* _Task_: Reproduce the portion of the healthcare update starting at "Speaking about California" and ending at "infections in Germany.", word for word.

Healthcare Update — 06-27-2011


A different kind of deadly epidemic. Armed robberies at pharmacies rose 81% between 2006 and 2010. Then number of pills stolen now tops 1.3 million. Not surprisingly, the criminals are taking opiates such as oxycontin and Norco. One New York robber walked into a pharmacy and shot without warning – killing the pharmacists and two customers.

Many times it isn’t your negligence that causes the car accident – it’s the other person’s negligence. Here could be one reason why: Eleven percent of day drivers and fourteen percent of night drivers have drugs in their system. Six percent of day drivers and ten percent of night drivers have illegal drugs in their system. Oh, and if you live in California, you’re more likely to see drivers with “medical marijuana” in their system.

Speaking about California … their Medi-Cal Medicaid system is proposing many cost saving measures, including cutting provider pay by 10% and requiring that patients make co-pays for medications, doctor visits, and $50/day for non-emergency ED visits, and up to $200 for hospital stays.
Ratchet up the heat another notch on all us frogs sitting in the pot of hot water called medical care.

A common intestinal infection “powers up” to cause many life threatening infections in Germany.


Pennsylvania jury awards $21 million to noncompliant diabetic patient who suffers brain damage after leaving the emergency department. Max Kennerly discusses the strange defense strategy – one doctor denied involvement in the case and two other doctors “disputed [his]account. When reading the facts of the case, it I don’t see where the negligence came in. The patient was observed for nearly 4 hours and his blood glucose level was stable, which meets the standard of care. Facts don’t show why the patient suffered brain damage, though. The patient had a complicated history. Was it low glucose, alcohol-related, psychiatric medication related, or some other issue?

Boaz, Alabama Fire and Rescue department debuts $172,000 “ER on wheels.” Now all they need is a “waiting room on wheels” to go with it ….

St. Louis University shuts down emergency department when man with burns to his hand and leg mentions that he has some of his “homemade fireworks” in his car parked outside.

* _Data to examine_:
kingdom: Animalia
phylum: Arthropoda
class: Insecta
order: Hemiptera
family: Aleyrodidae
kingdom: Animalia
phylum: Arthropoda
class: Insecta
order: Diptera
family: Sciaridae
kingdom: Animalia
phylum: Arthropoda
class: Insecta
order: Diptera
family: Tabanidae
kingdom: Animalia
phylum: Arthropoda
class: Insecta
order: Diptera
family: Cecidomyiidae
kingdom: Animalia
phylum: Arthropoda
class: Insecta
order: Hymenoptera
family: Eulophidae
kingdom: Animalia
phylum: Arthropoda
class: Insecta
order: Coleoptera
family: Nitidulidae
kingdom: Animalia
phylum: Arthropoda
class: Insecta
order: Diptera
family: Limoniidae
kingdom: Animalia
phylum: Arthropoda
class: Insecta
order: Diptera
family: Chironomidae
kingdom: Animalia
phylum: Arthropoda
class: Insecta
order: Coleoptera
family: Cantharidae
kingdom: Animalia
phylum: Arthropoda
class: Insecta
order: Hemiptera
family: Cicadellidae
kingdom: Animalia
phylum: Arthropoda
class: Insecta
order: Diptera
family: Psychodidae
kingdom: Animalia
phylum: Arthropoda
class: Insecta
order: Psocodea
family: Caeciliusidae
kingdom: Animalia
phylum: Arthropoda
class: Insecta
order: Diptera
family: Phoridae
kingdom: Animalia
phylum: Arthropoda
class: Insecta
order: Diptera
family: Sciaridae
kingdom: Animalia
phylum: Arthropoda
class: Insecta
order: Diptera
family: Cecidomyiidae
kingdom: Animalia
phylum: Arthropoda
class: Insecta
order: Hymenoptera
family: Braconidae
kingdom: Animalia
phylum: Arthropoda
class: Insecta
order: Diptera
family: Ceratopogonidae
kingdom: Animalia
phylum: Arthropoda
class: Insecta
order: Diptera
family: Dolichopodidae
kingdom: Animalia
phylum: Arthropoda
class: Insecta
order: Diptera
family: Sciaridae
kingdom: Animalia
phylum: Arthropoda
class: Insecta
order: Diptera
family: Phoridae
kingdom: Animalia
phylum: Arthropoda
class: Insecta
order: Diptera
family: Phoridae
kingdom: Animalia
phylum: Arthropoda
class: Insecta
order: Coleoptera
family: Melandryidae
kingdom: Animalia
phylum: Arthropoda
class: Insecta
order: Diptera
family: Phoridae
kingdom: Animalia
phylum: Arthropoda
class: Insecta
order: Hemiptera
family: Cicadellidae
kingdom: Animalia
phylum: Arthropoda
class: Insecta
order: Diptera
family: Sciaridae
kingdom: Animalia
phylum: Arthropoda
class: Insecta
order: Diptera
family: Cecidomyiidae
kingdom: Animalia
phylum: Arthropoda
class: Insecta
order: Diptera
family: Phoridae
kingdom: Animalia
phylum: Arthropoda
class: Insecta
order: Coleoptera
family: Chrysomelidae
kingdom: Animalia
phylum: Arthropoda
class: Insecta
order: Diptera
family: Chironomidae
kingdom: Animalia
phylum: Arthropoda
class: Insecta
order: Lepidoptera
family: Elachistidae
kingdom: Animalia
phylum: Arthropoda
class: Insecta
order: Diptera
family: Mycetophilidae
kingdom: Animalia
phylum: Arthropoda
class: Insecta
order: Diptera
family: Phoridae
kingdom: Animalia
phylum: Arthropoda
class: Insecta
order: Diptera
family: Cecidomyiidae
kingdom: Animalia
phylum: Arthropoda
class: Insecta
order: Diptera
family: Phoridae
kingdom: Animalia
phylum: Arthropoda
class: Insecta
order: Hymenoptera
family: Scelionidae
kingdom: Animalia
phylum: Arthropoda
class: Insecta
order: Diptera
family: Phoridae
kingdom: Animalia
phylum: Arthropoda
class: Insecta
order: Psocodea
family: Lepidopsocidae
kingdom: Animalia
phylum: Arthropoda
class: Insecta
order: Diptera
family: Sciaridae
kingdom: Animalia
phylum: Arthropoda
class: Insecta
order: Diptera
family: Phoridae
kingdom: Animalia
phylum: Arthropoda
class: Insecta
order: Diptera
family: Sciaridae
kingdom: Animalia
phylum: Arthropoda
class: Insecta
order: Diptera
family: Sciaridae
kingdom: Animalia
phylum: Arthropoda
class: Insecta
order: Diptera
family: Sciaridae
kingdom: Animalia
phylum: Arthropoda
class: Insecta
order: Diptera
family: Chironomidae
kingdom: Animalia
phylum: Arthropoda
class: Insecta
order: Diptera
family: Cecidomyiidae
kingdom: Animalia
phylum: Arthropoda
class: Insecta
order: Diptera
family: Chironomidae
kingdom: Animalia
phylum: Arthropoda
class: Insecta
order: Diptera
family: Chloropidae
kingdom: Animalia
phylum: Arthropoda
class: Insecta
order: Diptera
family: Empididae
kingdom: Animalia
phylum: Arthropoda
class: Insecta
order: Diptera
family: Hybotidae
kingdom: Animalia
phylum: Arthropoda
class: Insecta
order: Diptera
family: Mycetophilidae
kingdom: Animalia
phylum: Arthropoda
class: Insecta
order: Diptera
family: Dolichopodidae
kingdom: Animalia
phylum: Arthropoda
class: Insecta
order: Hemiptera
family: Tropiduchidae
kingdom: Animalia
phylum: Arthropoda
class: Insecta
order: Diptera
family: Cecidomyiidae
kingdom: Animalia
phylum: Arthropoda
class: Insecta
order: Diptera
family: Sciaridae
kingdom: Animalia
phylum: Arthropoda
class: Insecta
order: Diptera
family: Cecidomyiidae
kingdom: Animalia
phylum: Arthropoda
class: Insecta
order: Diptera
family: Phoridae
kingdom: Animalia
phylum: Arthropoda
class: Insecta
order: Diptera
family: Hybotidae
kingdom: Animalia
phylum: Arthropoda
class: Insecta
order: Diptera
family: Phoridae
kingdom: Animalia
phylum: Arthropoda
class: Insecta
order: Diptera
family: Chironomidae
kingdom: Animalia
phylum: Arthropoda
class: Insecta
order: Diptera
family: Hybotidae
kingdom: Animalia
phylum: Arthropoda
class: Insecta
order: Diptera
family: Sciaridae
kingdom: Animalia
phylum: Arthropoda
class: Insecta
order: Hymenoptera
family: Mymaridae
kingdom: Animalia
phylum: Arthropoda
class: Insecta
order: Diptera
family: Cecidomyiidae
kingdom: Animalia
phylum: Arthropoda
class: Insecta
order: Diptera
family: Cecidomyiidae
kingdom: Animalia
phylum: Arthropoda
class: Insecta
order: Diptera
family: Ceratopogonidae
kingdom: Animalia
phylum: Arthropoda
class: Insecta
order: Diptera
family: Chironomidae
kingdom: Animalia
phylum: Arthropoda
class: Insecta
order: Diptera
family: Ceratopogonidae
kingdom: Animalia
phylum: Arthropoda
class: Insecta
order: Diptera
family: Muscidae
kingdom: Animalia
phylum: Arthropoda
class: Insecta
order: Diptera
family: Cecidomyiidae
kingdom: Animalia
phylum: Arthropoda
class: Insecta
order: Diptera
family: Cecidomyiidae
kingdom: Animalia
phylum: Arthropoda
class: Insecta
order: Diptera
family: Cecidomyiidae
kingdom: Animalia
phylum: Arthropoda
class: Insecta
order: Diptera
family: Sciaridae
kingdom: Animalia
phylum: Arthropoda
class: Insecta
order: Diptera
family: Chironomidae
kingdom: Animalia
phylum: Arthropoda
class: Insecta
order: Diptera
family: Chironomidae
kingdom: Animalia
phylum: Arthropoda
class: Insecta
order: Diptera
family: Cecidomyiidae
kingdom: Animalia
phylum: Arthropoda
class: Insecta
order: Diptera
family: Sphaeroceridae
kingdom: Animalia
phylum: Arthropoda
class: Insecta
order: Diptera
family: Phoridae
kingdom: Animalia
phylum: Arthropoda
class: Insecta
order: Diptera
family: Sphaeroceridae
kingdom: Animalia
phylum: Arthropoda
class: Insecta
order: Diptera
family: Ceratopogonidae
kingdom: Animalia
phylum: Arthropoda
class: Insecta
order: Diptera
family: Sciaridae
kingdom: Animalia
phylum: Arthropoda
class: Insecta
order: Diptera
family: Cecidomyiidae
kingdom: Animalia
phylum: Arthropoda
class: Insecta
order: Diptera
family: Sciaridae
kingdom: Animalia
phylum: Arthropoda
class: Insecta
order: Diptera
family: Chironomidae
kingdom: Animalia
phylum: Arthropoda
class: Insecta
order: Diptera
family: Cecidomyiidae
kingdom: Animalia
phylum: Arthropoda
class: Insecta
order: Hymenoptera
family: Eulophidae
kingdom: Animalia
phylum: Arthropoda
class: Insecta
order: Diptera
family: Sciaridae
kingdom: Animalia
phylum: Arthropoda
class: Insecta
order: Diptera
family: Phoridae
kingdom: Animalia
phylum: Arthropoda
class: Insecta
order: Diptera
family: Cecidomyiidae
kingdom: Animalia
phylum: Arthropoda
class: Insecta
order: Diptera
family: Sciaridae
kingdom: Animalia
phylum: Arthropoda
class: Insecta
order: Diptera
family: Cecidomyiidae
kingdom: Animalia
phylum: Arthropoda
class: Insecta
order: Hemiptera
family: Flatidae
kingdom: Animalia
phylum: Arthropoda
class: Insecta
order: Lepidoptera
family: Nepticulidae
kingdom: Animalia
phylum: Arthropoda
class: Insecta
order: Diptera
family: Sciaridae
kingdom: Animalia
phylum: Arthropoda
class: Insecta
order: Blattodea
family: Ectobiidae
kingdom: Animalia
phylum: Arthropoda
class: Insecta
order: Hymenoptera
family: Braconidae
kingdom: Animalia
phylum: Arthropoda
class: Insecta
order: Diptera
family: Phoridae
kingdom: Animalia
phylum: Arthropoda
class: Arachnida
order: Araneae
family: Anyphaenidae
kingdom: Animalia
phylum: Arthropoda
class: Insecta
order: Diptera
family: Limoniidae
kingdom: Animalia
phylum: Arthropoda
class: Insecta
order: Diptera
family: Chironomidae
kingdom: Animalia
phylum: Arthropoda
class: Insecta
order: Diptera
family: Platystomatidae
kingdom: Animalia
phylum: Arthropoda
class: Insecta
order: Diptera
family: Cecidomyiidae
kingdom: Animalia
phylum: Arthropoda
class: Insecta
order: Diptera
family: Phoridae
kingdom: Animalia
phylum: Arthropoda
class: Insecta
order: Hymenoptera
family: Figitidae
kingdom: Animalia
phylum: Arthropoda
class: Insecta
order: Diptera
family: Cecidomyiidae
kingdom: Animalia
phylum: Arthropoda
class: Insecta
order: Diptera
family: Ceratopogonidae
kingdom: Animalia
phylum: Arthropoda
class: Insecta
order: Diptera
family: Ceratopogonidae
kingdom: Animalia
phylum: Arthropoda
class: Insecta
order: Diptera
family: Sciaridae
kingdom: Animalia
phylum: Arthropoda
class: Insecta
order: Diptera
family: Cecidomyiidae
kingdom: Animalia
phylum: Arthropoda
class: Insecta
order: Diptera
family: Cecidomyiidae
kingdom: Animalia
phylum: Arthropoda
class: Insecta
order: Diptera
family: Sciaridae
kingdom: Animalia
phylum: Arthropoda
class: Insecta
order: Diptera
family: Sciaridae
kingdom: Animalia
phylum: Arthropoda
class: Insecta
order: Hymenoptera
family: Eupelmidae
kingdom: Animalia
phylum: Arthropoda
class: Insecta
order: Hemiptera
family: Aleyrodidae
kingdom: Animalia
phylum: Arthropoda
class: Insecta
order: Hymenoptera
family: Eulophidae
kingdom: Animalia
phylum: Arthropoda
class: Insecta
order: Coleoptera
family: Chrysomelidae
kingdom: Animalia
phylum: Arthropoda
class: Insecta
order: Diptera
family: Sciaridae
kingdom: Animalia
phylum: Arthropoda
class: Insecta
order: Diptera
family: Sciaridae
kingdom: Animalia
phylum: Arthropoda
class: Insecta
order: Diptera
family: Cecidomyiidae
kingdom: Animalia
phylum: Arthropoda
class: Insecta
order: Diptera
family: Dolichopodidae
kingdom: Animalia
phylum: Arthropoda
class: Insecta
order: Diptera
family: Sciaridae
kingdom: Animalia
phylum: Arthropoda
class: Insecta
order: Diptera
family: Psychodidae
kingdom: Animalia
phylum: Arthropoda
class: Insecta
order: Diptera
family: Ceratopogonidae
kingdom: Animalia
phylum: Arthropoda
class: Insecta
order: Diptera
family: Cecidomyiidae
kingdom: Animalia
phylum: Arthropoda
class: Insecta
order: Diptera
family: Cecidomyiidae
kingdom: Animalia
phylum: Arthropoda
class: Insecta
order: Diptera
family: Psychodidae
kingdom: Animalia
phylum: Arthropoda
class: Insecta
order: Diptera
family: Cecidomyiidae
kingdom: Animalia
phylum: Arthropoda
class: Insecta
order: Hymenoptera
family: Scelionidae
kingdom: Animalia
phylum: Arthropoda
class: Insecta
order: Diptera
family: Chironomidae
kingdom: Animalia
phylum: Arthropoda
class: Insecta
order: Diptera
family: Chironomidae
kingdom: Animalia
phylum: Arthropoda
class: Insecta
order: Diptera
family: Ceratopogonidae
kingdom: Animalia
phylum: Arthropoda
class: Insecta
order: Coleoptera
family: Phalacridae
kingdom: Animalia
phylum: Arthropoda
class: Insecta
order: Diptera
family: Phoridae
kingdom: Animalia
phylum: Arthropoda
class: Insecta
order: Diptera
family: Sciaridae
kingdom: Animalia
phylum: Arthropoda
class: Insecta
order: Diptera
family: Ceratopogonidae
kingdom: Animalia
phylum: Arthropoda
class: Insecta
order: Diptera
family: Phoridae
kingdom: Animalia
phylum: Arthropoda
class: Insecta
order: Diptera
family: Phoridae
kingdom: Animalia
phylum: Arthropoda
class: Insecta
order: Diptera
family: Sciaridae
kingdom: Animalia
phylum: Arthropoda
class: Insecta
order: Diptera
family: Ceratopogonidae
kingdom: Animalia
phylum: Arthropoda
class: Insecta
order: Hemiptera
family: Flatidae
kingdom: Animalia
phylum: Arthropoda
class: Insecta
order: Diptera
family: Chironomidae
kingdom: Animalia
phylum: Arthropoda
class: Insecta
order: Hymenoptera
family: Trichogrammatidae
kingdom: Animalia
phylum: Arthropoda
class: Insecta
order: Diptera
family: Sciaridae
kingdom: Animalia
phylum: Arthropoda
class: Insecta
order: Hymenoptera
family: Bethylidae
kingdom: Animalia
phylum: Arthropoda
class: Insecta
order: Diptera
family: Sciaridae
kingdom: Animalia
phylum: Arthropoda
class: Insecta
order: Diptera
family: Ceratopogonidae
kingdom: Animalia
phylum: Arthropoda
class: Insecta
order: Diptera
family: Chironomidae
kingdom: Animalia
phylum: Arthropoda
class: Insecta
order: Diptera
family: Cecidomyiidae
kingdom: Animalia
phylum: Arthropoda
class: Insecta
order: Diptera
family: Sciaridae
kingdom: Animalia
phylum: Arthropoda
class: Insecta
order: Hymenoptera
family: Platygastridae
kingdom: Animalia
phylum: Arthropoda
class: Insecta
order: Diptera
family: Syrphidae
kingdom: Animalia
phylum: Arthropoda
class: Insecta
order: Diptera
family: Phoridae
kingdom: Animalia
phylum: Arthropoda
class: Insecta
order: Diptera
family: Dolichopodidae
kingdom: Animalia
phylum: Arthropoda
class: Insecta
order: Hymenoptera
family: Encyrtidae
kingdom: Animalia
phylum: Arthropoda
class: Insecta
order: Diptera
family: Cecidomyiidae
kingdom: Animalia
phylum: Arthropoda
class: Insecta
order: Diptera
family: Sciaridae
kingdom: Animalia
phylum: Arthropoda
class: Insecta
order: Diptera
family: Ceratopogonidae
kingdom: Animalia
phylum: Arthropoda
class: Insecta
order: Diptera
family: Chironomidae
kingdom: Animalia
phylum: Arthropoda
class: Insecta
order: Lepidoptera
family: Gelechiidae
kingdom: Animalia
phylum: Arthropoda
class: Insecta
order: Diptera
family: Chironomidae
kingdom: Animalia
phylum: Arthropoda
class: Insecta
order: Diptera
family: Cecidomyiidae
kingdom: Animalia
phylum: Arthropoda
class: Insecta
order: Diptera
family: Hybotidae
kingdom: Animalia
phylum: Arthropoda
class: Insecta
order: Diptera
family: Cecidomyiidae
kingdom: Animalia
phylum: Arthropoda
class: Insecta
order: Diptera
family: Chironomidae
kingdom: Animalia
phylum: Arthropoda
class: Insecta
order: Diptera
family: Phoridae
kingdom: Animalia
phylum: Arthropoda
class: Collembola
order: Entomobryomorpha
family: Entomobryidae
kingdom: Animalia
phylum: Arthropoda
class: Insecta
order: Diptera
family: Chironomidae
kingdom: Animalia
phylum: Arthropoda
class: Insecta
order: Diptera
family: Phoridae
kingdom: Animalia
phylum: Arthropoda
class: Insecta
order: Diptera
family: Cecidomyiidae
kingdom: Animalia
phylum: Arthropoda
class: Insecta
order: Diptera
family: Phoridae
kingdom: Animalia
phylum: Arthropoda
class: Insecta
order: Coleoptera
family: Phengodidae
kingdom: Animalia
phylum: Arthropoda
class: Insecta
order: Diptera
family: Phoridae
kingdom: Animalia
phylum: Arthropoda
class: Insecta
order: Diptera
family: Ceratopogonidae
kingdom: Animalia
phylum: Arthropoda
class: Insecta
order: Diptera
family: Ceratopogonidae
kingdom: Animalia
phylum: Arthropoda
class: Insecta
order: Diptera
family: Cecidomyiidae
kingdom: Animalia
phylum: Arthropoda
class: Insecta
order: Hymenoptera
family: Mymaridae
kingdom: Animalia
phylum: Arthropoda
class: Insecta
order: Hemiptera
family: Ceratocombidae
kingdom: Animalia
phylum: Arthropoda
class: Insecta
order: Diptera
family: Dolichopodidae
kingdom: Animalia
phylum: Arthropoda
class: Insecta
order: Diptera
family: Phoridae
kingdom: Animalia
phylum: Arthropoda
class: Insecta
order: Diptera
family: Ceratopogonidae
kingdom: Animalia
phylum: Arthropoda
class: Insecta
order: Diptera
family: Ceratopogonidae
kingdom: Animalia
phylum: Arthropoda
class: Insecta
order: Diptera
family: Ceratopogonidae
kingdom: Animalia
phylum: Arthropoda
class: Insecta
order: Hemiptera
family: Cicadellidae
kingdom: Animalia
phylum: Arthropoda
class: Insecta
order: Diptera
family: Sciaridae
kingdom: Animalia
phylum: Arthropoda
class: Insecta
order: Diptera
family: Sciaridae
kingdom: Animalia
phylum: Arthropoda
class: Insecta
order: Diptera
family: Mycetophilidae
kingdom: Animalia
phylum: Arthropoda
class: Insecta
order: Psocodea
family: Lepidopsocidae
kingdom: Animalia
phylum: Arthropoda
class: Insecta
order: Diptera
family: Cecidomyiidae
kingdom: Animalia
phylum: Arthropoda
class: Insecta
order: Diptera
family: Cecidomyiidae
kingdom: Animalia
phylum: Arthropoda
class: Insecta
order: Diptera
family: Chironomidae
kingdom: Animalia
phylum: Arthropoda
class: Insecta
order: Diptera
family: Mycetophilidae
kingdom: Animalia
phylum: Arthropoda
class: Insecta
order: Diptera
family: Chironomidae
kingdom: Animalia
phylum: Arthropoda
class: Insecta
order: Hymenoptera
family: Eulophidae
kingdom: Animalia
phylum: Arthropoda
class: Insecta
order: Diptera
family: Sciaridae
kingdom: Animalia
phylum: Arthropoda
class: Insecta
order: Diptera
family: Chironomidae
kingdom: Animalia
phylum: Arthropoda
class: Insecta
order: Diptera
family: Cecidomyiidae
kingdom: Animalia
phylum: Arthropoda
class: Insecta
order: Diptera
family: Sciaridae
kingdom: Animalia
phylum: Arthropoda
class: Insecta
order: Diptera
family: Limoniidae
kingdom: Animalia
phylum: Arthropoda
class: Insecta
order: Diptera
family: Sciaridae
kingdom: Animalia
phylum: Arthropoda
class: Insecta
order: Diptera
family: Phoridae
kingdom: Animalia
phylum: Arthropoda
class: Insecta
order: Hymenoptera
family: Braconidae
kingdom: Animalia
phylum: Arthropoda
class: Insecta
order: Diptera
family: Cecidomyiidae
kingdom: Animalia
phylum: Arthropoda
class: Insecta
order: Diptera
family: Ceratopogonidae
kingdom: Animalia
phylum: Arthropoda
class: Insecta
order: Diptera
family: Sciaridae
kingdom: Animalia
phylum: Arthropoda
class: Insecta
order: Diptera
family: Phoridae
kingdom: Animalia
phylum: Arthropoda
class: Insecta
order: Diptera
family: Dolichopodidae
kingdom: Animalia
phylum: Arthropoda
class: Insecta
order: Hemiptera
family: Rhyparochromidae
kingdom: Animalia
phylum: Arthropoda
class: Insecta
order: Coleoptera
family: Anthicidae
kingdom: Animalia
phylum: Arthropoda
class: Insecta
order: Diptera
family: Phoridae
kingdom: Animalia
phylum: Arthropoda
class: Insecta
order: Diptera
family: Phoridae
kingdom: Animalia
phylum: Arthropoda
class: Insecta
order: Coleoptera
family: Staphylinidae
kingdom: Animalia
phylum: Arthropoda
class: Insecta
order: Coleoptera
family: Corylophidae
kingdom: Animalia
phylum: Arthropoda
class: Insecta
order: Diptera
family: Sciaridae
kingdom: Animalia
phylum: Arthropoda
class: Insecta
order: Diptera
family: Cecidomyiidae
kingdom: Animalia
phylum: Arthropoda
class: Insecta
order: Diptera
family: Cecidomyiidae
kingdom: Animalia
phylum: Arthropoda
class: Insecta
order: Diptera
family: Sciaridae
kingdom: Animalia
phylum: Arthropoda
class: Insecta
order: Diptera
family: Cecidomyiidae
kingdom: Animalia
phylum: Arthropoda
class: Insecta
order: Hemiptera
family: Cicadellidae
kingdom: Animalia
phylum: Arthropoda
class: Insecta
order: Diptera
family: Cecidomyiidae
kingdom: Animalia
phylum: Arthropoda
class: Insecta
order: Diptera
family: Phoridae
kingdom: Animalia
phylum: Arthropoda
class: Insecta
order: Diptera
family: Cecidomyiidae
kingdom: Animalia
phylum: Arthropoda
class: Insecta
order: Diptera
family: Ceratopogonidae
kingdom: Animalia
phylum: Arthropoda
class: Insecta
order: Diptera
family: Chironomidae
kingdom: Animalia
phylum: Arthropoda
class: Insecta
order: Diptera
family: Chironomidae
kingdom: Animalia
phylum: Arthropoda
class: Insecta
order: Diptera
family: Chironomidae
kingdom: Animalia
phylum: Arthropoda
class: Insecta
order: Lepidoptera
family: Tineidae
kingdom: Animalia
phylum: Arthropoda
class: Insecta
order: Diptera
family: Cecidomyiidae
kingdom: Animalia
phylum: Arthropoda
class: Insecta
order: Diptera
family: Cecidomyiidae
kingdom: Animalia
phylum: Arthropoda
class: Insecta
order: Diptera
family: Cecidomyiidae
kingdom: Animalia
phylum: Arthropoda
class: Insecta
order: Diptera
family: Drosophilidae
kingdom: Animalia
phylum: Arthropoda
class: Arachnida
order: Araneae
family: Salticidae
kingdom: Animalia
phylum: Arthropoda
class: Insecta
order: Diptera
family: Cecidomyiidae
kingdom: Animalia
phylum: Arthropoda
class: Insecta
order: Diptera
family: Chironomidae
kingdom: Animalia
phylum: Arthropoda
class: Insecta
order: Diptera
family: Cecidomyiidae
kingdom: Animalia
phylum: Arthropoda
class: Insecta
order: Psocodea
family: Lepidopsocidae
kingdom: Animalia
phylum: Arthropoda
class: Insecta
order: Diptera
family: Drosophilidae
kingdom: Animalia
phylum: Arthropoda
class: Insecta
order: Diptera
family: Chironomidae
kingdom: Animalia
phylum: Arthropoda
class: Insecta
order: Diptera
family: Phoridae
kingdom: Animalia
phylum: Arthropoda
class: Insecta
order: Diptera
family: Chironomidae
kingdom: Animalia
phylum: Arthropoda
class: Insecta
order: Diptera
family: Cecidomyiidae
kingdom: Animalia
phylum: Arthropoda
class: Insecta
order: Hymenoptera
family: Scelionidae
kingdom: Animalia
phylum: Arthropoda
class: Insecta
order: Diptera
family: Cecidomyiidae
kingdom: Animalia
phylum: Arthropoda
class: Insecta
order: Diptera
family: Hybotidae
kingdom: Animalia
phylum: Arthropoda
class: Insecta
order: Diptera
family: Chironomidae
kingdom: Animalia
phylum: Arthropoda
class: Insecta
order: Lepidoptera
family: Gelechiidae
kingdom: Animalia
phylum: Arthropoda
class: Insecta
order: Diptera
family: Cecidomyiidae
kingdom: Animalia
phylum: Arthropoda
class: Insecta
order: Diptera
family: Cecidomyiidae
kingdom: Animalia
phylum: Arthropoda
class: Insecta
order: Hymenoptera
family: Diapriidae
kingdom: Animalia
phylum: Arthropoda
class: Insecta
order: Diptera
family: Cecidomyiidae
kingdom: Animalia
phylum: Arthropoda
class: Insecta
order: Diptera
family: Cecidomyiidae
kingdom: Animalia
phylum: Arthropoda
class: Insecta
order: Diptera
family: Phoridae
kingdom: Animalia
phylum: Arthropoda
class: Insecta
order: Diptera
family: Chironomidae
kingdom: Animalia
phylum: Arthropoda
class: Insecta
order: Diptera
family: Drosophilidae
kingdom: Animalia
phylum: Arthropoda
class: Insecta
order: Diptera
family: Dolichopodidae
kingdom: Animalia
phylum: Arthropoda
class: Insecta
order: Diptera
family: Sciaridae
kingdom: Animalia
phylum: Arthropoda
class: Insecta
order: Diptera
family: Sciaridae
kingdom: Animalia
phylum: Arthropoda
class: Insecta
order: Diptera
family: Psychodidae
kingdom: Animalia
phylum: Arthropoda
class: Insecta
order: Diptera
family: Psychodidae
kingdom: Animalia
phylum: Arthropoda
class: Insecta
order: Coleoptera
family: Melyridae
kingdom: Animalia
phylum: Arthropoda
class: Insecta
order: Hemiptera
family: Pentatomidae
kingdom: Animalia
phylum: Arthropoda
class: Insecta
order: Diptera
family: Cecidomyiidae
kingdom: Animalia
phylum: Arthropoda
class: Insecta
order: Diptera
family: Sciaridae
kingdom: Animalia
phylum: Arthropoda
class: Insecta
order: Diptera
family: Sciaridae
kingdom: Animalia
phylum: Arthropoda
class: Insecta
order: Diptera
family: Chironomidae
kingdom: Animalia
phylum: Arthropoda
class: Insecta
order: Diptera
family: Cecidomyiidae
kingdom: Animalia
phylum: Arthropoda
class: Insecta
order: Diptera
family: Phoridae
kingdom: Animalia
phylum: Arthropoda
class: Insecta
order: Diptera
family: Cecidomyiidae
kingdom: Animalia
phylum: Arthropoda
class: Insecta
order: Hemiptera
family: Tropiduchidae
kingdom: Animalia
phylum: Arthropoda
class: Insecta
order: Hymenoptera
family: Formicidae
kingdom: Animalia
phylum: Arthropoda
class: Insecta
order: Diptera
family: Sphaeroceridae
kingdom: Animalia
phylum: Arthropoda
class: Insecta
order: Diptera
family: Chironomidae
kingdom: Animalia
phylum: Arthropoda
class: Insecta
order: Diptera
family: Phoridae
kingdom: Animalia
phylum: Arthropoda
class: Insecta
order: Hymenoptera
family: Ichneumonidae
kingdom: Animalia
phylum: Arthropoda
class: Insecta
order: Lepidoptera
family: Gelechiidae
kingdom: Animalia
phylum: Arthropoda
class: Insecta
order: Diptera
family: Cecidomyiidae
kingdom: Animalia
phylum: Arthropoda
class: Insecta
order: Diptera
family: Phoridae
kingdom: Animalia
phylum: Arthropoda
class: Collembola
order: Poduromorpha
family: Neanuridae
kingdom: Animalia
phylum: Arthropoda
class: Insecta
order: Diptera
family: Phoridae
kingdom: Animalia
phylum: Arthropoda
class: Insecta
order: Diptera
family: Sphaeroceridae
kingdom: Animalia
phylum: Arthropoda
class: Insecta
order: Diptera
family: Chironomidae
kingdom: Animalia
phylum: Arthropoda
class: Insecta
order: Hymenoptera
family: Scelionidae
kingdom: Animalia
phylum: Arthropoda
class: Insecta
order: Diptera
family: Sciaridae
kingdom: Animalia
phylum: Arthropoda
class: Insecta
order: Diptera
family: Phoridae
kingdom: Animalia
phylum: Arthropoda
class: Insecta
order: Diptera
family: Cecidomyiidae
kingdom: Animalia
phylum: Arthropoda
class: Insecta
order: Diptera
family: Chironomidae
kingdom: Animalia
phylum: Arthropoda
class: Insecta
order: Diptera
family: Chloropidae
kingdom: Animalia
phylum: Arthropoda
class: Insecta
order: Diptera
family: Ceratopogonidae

* _Answer to the problem_:
Speaking about California … their Medi-Cal Medicaid system is proposing many cost saving measures, including cutting provider pay by 10% and requiring that patients make co-pays for medications, doctor visits, and $50/day for non-emergency ED visits, and up to $200 for hospital stays.
Ratchet up the heat another notch on all us frogs sitting in the pot of hot water called medical care.

A common intestinal infection “powers up” to cause many life threatening infections in Germany.